The Dark Souls series has been met with critical acclaim, with the first game often being cited as among the greatest video games of all time.

The "bloodstain" gameplay mechanic has been given praise by critics. David Craddock of Shacknews called them one of the core tenets of the series. He stated that the harshest punishment one can receive in a Souls game is "not dying once, but twice."

GamesRadar+ called bloodstains, in combination with Demon Souls's message system, "a graceful, elegant way of letting players guide each other without the need for words", and said that "rarely has the price of failure been balanced on such a precarious knife edge" as being forced to retrieve one's bloodstain.

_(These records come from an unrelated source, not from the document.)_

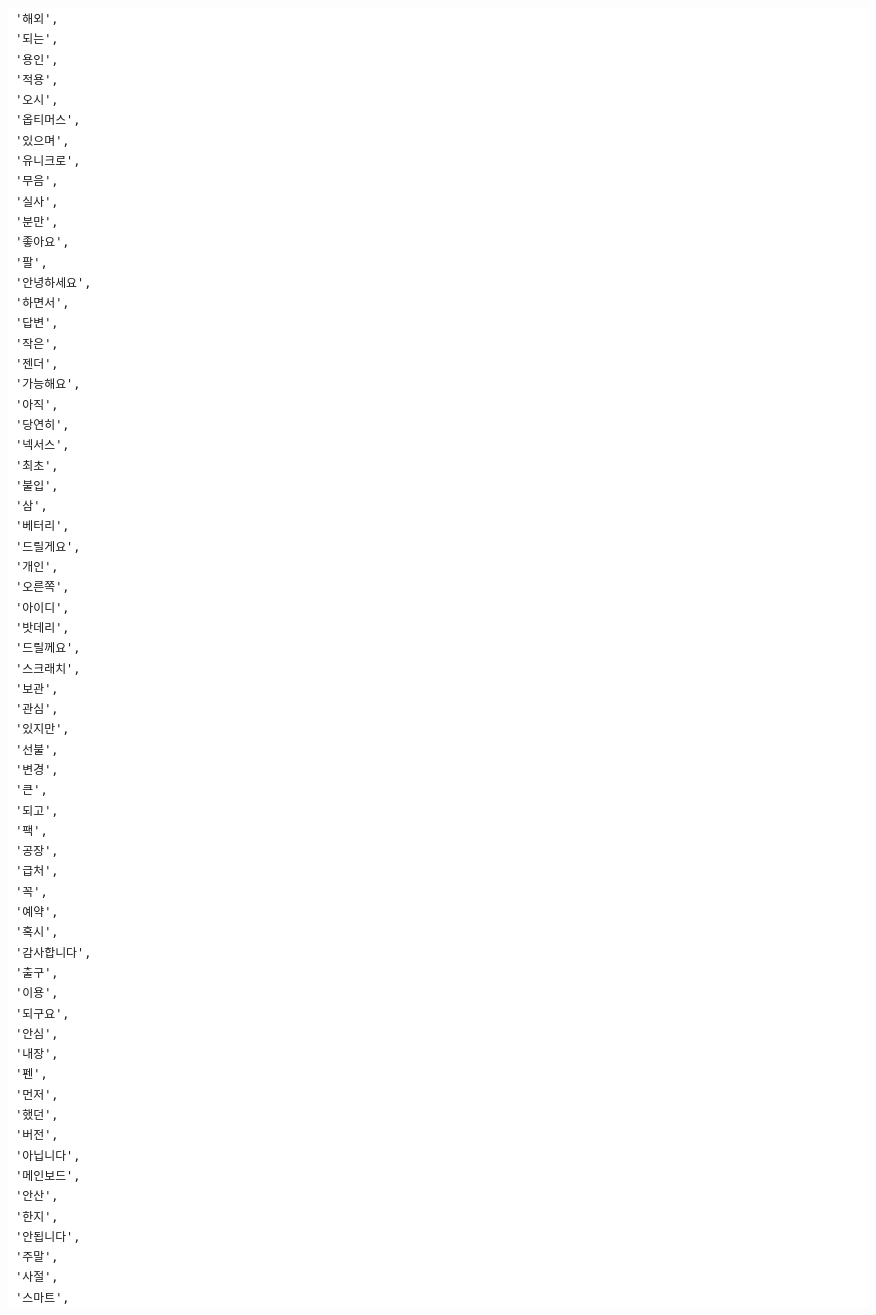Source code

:      '해외',
     '되는',
     '용인',
     '적용',
     '오시',
     '옵티머스',
     '있으며',
     '유니크로',
     '무음',
     '실사',
     '분만',
     '좋아요',
     '팔',
     '안녕하세요',
     '하면서',
     '답변',
     '작은',
     '젠더',
     '가능해요',
     '아직',
     '당연히',
     '넥서스',
     '최초',
     '불입',
     '삼',
     '베터리',
     '드릴게요',
     '개인',
     '오른쪽',
     '아이디',
     '밧데리',
     '드릴께요',
     '스크래치',
     '보관',
     '관심',
     '있지만',
     '선불',
     '변경',
     '큰',
     '되고',
     '팩',
     '공장',
     '급처',
     '꼭',
     '예약',
     '혹시',
     '감사합니다',
     '출구',
     '이용',
     '되구요',
     '안심',
     '내장',
     '펜',
     '먼저',
     '했던',
     '버전',
     '아닙니다',
     '메인보드',
     '안산',
     '한지',
     '안됩니다',
     '주말',
     '사절',
     '스마트',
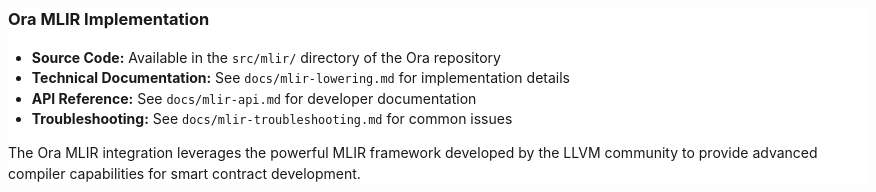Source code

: ### Ora MLIR Implementation
- **Source Code:** Available in the `src/mlir/` directory of the Ora repository
- **Technical Documentation:** See `docs/mlir-lowering.md` for implementation details
- **API Reference:** See `docs/mlir-api.md` for developer documentation
- **Troubleshooting:** See `docs/mlir-troubleshooting.md` for common issues

The Ora MLIR integration leverages the powerful MLIR framework developed by the LLVM community to provide advanced compiler capabilities for smart contract development.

The bonfire concept was similarly praised. Matthew Elliott of GamesRadar+ called bonfires a powerful symbol of relief, and "a meaty cocktail of progress, exhaustion and joy", and that, while other games evoke emotions with their save points, no other game does so as effectively. Vice called the Bonfire a "mark of genius" that "reinvented the save point" and allowed the player to reflect on their progress.

Aggregate review scores
| Game | Year | Metacritic |
|---|---|---|
| Dark Souls | 2011 | PC: 85/100 PS3: 89/100 X360: 89/100 |
| Dark Souls II | 2014 | PC: 91/100 PS3: 91/100 X360: 91/100 |
| Dark Souls III | 2016 | PC: 89/100 PS4: 89/100 XONE: 87/100 |
| Dark Souls: Remastered | 2018 | NS: 83/100 PC: 84/100 PS4: 84/100 XONE: 87/100 |

===Sales and legacy===
As of 2024, the Dark Souls series had shipped 37.33 million copies outside of Japan. Dark Souls III broke sales records upon release, selling over three million copies worldwide by May 2016 and was Bandai Namco's fastest-selling game until being surpassed by Elden Ring in 2022.

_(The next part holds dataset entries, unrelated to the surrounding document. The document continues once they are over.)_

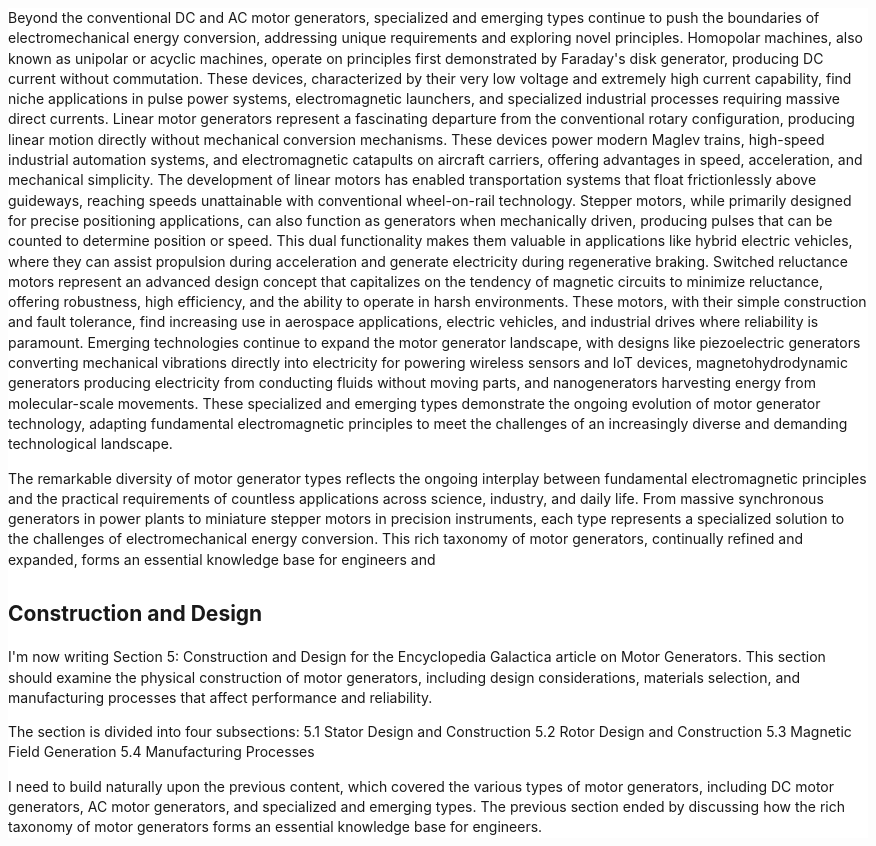Beyond the conventional DC and AC motor generators, specialized and emerging types continue to push the boundaries of electromechanical energy conversion, addressing unique requirements and exploring novel principles. Homopolar machines, also known as unipolar or acyclic machines, operate on principles first demonstrated by Faraday's disk generator, producing DC current without commutation. These devices, characterized by their very low voltage and extremely high current capability, find niche applications in pulse power systems, electromagnetic launchers, and specialized industrial processes requiring massive direct currents. Linear motor generators represent a fascinating departure from the conventional rotary configuration, producing linear motion directly without mechanical conversion mechanisms. These devices power modern Maglev trains, high-speed industrial automation systems, and electromagnetic catapults on aircraft carriers, offering advantages in speed, acceleration, and mechanical simplicity. The development of linear motors has enabled transportation systems that float frictionlessly above guideways, reaching speeds unattainable with conventional wheel-on-rail technology. Stepper motors, while primarily designed for precise positioning applications, can also function as generators when mechanically driven, producing pulses that can be counted to determine position or speed. This dual functionality makes them valuable in applications like hybrid electric vehicles, where they can assist propulsion during acceleration and generate electricity during regenerative braking. Switched reluctance motors represent an advanced design concept that capitalizes on the tendency of magnetic circuits to minimize reluctance, offering robustness, high efficiency, and the ability to operate in harsh environments. These motors, with their simple construction and fault tolerance, find increasing use in aerospace applications, electric vehicles, and industrial drives where reliability is paramount. Emerging technologies continue to expand the motor generator landscape, with designs like piezoelectric generators converting mechanical vibrations directly into electricity for powering wireless sensors and IoT devices, magnetohydrodynamic generators producing electricity from conducting fluids without moving parts, and nanogenerators harvesting energy from molecular-scale movements. These specialized and emerging types demonstrate the ongoing evolution of motor generator technology, adapting fundamental electromagnetic principles to meet the challenges of an increasingly diverse and demanding technological landscape.

The remarkable diversity of motor generator types reflects the ongoing interplay between fundamental electromagnetic principles and the practical requirements of countless applications across science, industry, and daily life. From massive synchronous generators in power plants to miniature stepper motors in precision instruments, each type represents a specialized solution to the challenges of electromechanical energy conversion. This rich taxonomy of motor generators, continually refined and expanded, forms an essential knowledge base for engineers and

## Construction and Design

<think>I'm now writing Section 5: Construction and Design for the Encyclopedia Galactica article on Motor Generators. This section should examine the physical construction of motor generators, including design considerations, materials selection, and manufacturing processes that affect performance and reliability.

The section is divided into four subsections:
5.1 Stator Design and Construction
5.2 Rotor Design and Construction
5.3 Magnetic Field Generation
5.4 Manufacturing Processes

I need to build naturally upon the previous content, which covered the various types of motor generators, including DC motor generators, AC motor generators, and specialized and emerging types. The previous section ended by discussing how the rich taxonomy of motor generators forms an essential knowledge base for engineers.
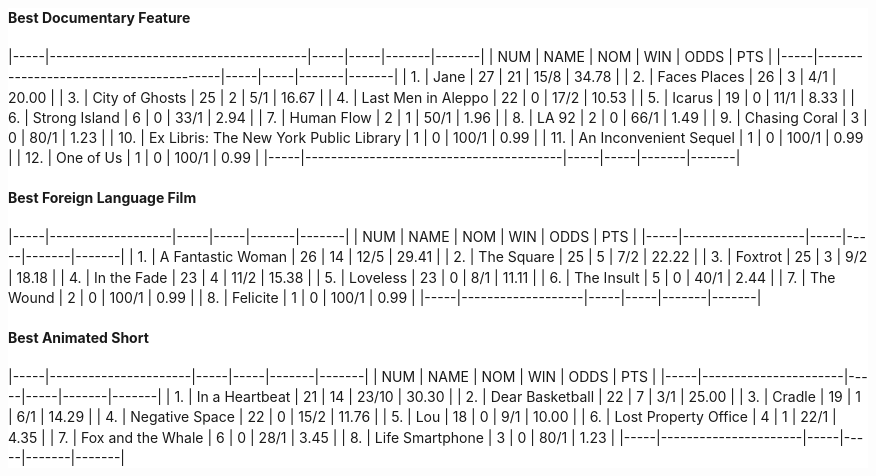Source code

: #### Best Documentary Feature

|-----|----------------------------------------|-----|-----|-------|-------|
| NUM |                  NAME                  | NOM | WIN |  ODDS |  PTS  |
|-----|----------------------------------------|-----|-----|-------|-------|
|  1. | Jane                                   |  27 |  21 | 15/8  | 34.78 |
|  2. | Faces Places                           |  26 |   3 | 4/1   | 20.00 |
|  3. | City of Ghosts                         |  25 |   2 | 5/1   | 16.67 |
|  4. | Last Men in Aleppo                     |  22 |   0 | 17/2  | 10.53 |
|  5. | Icarus                                 |  19 |   0 | 11/1  |  8.33 |
|  6. | Strong Island                          |   6 |   0 | 33/1  |  2.94 |
|  7. | Human Flow                             |   2 |   1 | 50/1  |  1.96 |
|  8. | LA 92                                  |   2 |   0 | 66/1  |  1.49 |
|  9. | Chasing Coral                          |   3 |   0 | 80/1  |  1.23 |
| 10. | Ex Libris: The New York Public Library |   1 |   0 | 100/1 |  0.99 |
| 11. | An Inconvenient Sequel                 |   1 |   0 | 100/1 |  0.99 |
| 12. | One of Us                              |   1 |   0 | 100/1 |  0.99 |
|-----|----------------------------------------|-----|-----|-------|-------|

#### Best Foreign Language Film

|-----|-------------------|-----|-----|-------|-------|
| NUM |        NAME       | NOM | WIN |  ODDS |  PTS  |
|-----|-------------------|-----|-----|-------|-------|
|  1. | A Fantastic Woman |  26 |  14 | 12/5  | 29.41 |
|  2. | The Square        |  25 |   5 | 7/2   | 22.22 |
|  3. | Foxtrot           |  25 |   3 | 9/2   | 18.18 |
|  4. | In the Fade       |  23 |   4 | 11/2  | 15.38 |
|  5. | Loveless          |  23 |   0 | 8/1   | 11.11 |
|  6. | The Insult        |   5 |   0 | 40/1  |  2.44 |
|  7. | The Wound         |   2 |   0 | 100/1 |  0.99 |
|  8. | Felicite          |   1 |   0 | 100/1 |  0.99 |
|-----|-------------------|-----|-----|-------|-------|

#### Best Animated Short

|-----|----------------------|-----|-----|-------|-------|
| NUM |         NAME         | NOM | WIN |  ODDS |  PTS  |
|-----|----------------------|-----|-----|-------|-------|
|  1. | In a Heartbeat       |  21 |  14 | 23/10 | 30.30 |
|  2. | Dear Basketball      |  22 |   7 | 3/1   | 25.00 |
|  3. | Cradle               |  19 |   1 | 6/1   | 14.29 |
|  4. | Negative Space       |  22 |   0 | 15/2  | 11.76 |
|  5. | Lou                  |  18 |   0 | 9/1   | 10.00 |
|  6. | Lost Property Office |   4 |   1 | 22/1  |  4.35 |
|  7. | Fox and the Whale    |   6 |   0 | 28/1  |  3.45 |
|  8. | Life Smartphone      |   3 |   0 | 80/1  |  1.23 |
|-----|----------------------|-----|-----|-------|-------|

The Soulslike genre was inspired by common features of the series, resulting in many games using similar mechanics. Other FromSoftware games directed by Miyazaki, such as Demon's Souls, Bloodborne, Sekiro: Shadows Die Twice, and Elden Ring, share many of the same concepts of Souls and are often associated with the series and grouped under the "Soulsborne" label.

The series has also been cited as an influence on several PlayStation Network features, including asynchronous messaging, social networking, and video sharing, as well as for the television show Stranger Things.